Wonderful. “What about the man who bought your TV?”
“He was angry because I wouldn’t sleep with him after a month of dating.”
I don’t blame him. Lyle pondered a subtle way to get what he had to say across. “Can I ask why you never want a relationship or sex? It’s a normal human drive, isn’t it?”
She nodded. “They’re all small dicks, I can tell. Besides, when I make love to a guy, I want it to be special, not just to get laid. Oh, and I have HIV, I cut my tongue, and I spit on your slice of pizza.”
Lyle spat the soda out of his mouth and dropped his plate. He coughed for a few minutes. Cali didn’t pat his back, offer to help, or anything. She glared at him out of the corner of her eye, and now he noticed the steak knife in her hand, streaked with a thin layer of blood as she stuck her lacerated tongue out at him.
“Excuse me? Tell me you didn’t just say what I thought you said.”

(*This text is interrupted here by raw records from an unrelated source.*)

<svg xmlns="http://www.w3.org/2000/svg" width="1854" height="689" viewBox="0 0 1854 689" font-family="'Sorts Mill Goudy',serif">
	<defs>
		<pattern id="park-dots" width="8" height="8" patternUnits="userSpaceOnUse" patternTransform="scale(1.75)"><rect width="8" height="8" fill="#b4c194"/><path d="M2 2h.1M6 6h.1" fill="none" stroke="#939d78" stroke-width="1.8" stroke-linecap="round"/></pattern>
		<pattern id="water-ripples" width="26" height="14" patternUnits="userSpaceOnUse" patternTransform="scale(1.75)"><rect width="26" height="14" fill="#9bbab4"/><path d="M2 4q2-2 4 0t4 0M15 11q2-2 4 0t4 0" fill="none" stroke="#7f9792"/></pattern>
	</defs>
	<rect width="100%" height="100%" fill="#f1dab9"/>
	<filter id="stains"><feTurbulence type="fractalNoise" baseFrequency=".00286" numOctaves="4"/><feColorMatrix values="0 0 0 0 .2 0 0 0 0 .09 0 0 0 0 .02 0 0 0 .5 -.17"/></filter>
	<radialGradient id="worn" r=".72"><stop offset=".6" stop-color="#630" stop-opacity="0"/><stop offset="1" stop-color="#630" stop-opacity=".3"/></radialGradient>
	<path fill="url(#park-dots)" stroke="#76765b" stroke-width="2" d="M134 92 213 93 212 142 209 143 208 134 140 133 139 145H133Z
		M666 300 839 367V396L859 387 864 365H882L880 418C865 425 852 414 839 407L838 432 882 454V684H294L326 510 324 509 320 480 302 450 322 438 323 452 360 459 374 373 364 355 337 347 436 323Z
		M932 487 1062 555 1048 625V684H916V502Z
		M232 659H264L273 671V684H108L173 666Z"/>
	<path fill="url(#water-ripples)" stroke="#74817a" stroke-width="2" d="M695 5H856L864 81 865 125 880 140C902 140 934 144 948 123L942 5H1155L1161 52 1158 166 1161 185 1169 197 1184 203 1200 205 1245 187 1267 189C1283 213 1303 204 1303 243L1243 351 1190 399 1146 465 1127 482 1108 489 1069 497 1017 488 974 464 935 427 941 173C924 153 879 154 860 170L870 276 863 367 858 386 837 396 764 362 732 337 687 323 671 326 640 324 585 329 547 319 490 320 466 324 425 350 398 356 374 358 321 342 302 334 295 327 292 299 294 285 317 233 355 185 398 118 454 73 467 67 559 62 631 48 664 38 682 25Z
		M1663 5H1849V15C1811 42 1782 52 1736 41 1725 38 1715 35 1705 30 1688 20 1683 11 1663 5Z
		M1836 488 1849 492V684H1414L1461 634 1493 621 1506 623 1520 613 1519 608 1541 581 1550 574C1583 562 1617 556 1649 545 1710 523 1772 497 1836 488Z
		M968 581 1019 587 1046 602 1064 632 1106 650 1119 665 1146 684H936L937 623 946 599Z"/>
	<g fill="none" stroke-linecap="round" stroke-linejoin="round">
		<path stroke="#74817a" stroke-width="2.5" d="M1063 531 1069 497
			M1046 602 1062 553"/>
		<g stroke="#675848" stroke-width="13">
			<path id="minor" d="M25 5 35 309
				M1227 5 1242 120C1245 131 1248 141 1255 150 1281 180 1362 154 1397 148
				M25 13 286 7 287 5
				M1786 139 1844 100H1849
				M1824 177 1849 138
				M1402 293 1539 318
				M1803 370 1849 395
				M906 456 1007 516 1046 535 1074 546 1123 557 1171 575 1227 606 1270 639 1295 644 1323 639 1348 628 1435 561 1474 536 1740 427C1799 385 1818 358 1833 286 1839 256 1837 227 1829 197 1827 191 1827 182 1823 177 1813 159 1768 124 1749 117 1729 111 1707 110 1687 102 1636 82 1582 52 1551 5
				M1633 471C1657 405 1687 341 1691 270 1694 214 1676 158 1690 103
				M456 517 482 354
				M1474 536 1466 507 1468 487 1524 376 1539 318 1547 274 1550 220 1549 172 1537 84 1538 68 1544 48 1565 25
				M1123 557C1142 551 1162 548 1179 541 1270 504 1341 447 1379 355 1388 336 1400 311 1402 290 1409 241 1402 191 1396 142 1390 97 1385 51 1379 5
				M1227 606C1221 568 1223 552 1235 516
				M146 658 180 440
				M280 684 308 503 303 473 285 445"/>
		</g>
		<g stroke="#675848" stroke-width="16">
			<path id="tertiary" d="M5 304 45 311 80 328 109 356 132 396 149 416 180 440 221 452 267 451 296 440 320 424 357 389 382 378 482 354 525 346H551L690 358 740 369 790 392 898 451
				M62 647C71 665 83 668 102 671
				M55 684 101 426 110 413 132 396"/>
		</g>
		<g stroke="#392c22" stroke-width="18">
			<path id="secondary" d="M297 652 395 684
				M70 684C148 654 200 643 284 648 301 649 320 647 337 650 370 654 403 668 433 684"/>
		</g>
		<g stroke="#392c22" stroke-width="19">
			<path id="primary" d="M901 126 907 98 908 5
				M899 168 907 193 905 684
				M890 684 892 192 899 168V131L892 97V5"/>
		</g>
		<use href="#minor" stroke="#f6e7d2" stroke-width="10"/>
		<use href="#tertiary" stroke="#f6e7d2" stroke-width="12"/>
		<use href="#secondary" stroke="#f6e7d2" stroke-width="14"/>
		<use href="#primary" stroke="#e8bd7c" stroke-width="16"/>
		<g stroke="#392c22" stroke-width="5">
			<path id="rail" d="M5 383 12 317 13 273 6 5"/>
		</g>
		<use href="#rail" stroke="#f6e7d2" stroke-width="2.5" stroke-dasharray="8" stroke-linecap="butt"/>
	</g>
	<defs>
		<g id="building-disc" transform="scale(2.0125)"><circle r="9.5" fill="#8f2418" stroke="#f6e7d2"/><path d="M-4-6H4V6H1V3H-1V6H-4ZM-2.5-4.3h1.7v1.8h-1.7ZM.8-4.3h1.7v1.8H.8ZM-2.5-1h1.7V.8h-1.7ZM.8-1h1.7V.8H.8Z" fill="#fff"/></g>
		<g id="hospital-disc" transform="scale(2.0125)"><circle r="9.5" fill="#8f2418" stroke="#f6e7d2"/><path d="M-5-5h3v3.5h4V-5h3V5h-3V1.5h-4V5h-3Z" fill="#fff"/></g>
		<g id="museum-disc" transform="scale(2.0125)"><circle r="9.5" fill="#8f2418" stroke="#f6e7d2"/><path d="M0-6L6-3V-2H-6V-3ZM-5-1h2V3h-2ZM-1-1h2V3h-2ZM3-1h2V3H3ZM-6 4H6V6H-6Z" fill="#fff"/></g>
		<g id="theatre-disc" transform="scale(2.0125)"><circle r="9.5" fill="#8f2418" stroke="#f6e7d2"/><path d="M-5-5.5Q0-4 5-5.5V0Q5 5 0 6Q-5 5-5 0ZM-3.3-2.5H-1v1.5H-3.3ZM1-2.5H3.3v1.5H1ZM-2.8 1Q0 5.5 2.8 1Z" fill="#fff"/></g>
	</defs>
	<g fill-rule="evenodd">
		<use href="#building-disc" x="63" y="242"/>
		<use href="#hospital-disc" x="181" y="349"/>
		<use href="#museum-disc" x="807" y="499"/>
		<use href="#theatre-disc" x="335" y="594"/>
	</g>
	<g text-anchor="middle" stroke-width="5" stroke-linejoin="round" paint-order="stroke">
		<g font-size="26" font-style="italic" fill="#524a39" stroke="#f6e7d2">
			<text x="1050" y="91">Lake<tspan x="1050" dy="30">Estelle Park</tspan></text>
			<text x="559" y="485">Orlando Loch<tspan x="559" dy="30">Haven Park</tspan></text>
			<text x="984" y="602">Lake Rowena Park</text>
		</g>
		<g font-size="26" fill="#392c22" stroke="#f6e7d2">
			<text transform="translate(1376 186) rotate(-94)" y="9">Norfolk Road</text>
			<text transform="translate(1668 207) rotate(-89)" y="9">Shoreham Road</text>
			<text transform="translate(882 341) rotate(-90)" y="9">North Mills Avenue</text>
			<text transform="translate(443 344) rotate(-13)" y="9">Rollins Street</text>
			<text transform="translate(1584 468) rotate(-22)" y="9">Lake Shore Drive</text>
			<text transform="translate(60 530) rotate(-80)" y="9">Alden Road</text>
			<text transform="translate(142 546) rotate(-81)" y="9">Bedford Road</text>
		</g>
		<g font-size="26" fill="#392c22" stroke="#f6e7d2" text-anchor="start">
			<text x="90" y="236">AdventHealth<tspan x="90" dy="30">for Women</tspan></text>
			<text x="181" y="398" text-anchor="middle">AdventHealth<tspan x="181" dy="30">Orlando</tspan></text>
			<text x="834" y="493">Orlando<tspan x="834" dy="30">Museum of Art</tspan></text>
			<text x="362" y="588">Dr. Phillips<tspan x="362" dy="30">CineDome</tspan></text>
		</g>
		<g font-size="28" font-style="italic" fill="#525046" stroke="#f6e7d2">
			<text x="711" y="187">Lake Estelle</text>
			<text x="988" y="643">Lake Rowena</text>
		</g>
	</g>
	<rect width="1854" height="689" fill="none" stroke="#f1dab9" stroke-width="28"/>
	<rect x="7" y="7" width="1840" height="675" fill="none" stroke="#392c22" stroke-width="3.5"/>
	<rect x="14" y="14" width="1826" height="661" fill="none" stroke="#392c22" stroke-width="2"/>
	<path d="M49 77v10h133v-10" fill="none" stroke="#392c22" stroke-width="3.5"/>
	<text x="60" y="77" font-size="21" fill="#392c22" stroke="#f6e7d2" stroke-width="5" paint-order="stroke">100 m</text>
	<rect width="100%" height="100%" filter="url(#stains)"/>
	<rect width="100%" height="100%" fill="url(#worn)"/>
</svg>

She grinned evilly. “This way, I don’t have to tell you I don’t want a relationship and go through the heartache of being dumped because you didn’t get what you wanted. I’m tired of being taken advantage of by guys.” She lost the smile and sat up straight, her face positively glowing. “Did I tell you I was bi-polar?” She finished her pizza and soda. “Oh, I guess I left that tidbit out. Well, no matter. I’ve got HIV, I’m probably going to die of AIDS, and all because I wanted a man. Now you’ll die, too.